What's the ideal way to manage many-to-many relationships in REST APIs?

I’m working on a REST API and I’m stuck on how to handle many-to-many relationships. Let’s say I have Athletes and Clubs. Athletes can be part of multiple Clubs and Clubs can have multiple Athletes.

In my database, I’ve got separate tables for Athletes and Clubs, plus a join table for the relationships. But I’m not sure how to show this in my API.

I thought about two options:

  1. Include lists in each entity. So an Athlete object would have a list of Clubs, and a Club would have a list of Athletes. To add an Athlete to a Club, you’d POST to something like /athlete or /club.

  2. Make the relationship its own resource. You’d GET /athleteclub/club/{id} to see all Athletes in a Club. To add an Athlete to a Club, you’d POST to /athleteclub.

Which approach is better? Or is there a different way I should consider? I want to make sure I’m following best practices for REST APIs. Any advice would be great!

hey, i’ve dealt with this before. option 2 is better IMO. it keeps things cleaner and more RESTful. plus, it’s easier to manage permissions and versioning. you could use somethin like /clubs/{clubId}/athletes for listing athletes in a club. keeps it intuitive and scalable.

In my experience, a hybrid approach often works best for many-to-many relationships in REST APIs. You can maintain separate endpoints for Athletes and Clubs, but also introduce a relationship endpoint. For example:

GET /athletes/{id} - returns athlete details with a list of club IDs
GET /clubs/{id} - returns club details with a list of athlete IDs
POST /athletes/{athleteId}/clubs/{clubId} - adds an athlete to a club

This structure allows for efficient querying and maintains the independence of each resource while providing a clear way to manage relationships. It’s scalable and adheres to REST principles, giving you flexibility as your API evolves.

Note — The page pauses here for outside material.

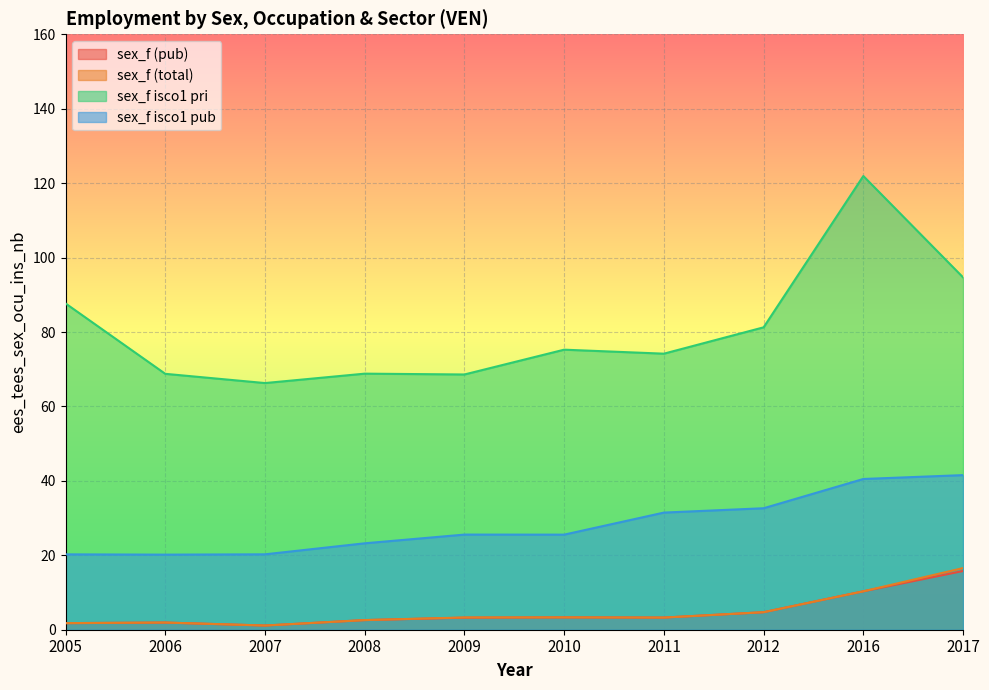

Does the chart display data point markers on the line(s)?

No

I’ve implemented something similar in a project I worked on recently. We found that using nested routes worked really well for managing many-to-many relationships. Our setup looked like this:

GET /athletes/{id}/clubs - List all clubs for an athlete
GET /clubs/{id}/athletes - List all athletes in a club
POST /athletes/{id}/clubs - Add an athlete to a club
DELETE /athletes/{id}/clubs/{clubId} - Remove an athlete from a club

This approach kept our API intuitive and allowed for easy pagination and filtering. It also made it simple to add additional functionality later, like sorting or searching within the relationship. One thing to watch out for is performance - make sure you’re optimizing your database queries for these nested routes.